With Evans' brother Neal on keyboard, and Eric Krasno on guitar, Soulive has a seemingly tireless ability to morph into various genres, and the 13-year-old band is known for its peppy, playful tunes that Alan Evans calls "soul music."
And just as Soulive has drawn groupies since its inception, certain New Yorkers are now dedicated Bowlive attendees.
"I consider Bowlive the longest and hardest festival I've ever been to," said Karen Dugan, 31, who chronicles every night of Bowlive on her blog tinyrager.com and now also for Soulive's website, since the band discovered her passion for blogging about music. During the two-week event, Dugan attends her 9-to-5 job with the New York City Parks Department by day — and virtually stops sleeping.
"It drains you of energy," she said, "but there's the excitement of new artists every time you're going."
Dugan, who stands a diminutive 5 feet tall, was crowned with the nickname "tiny rager" for her constant presence in the first row at Soulive.
She had to miss the first half of a show one night, and she recalled racing up to the front midway through to find Soulive performing with Warren Haynes, the longtime Allman Brothers guitarist.

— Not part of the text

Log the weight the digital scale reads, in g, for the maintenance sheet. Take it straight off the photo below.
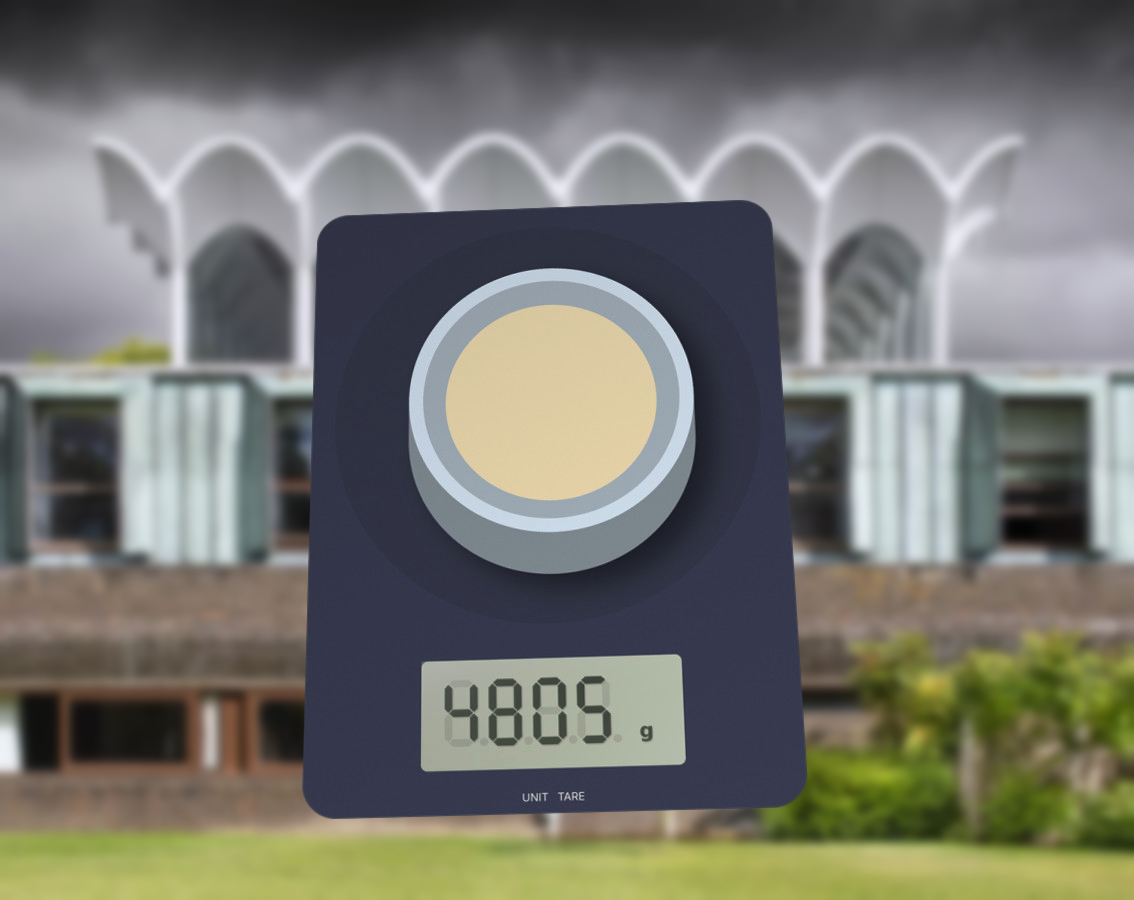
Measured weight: 4805 g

"I started crying...These things are rare and important," Dugan said.
But the collaborative, several-day music residency has only inspired Soulive to take on other similar projects, including Snowlive, which ended last weekend in Lake Tahoe.
"We have a lot of dedication and love of our craft," said Evans. "Music would be my religion."
Doors open at 6 p.m. and music starts at 8:30 p.m. each night. A one-night ticket is $15, and a 10-day pass is $125.